What is needed:
In the copy, keep every line below as it is and leave out the pictures.

Records from a data collection:

- - - - - - -

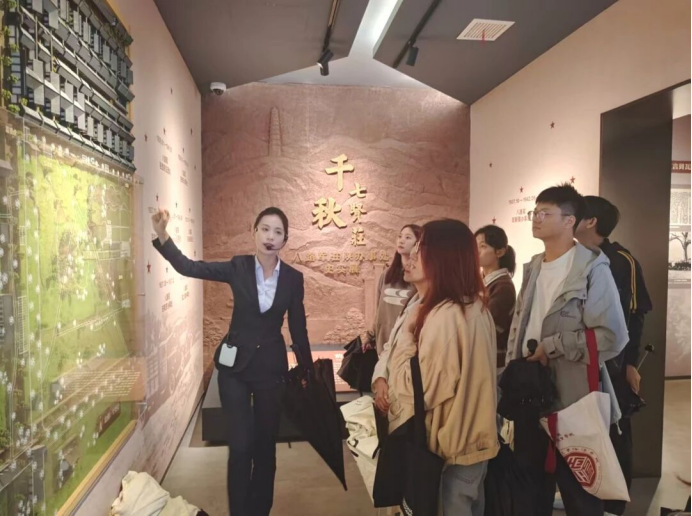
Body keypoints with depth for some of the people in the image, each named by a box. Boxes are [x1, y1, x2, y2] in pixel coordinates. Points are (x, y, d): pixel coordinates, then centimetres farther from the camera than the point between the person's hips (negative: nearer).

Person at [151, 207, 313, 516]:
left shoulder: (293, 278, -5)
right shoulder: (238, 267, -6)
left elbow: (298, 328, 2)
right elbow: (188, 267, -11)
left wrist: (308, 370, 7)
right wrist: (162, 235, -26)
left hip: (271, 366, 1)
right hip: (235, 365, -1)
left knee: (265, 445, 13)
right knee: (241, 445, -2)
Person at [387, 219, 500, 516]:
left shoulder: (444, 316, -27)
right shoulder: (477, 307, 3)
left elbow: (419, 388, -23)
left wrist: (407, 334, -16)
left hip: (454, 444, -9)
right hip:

- - - - - - -

Task answer:
Body keypoints with depth for some of the people in the image, each named by a box. Boxes are [x1, y1, x2, y2] in pixel coordinates. Points are (x, y, d): pixel coordinates, then centimetres farther from the camera than the point between the person's hips (negative: nearer).

Person at [151, 207, 313, 516]:
left shoulder: (293, 278, -5)
right shoulder: (238, 267, -6)
left elbow: (298, 328, 2)
right elbow: (188, 267, -11)
left wrist: (308, 370, 7)
right wrist: (162, 235, -26)
left hip: (271, 366, 1)
right hip: (235, 365, -1)
left knee: (265, 445, 13)
right knee: (241, 445, -2)
Person at [387, 219, 500, 516]:
left shoulder: (444, 316, -27)
right shoulder: (477, 307, 3)
left elbow: (419, 388, -23)
left wrist: (407, 334, -16)
left hip: (454, 444, -9)
right hip:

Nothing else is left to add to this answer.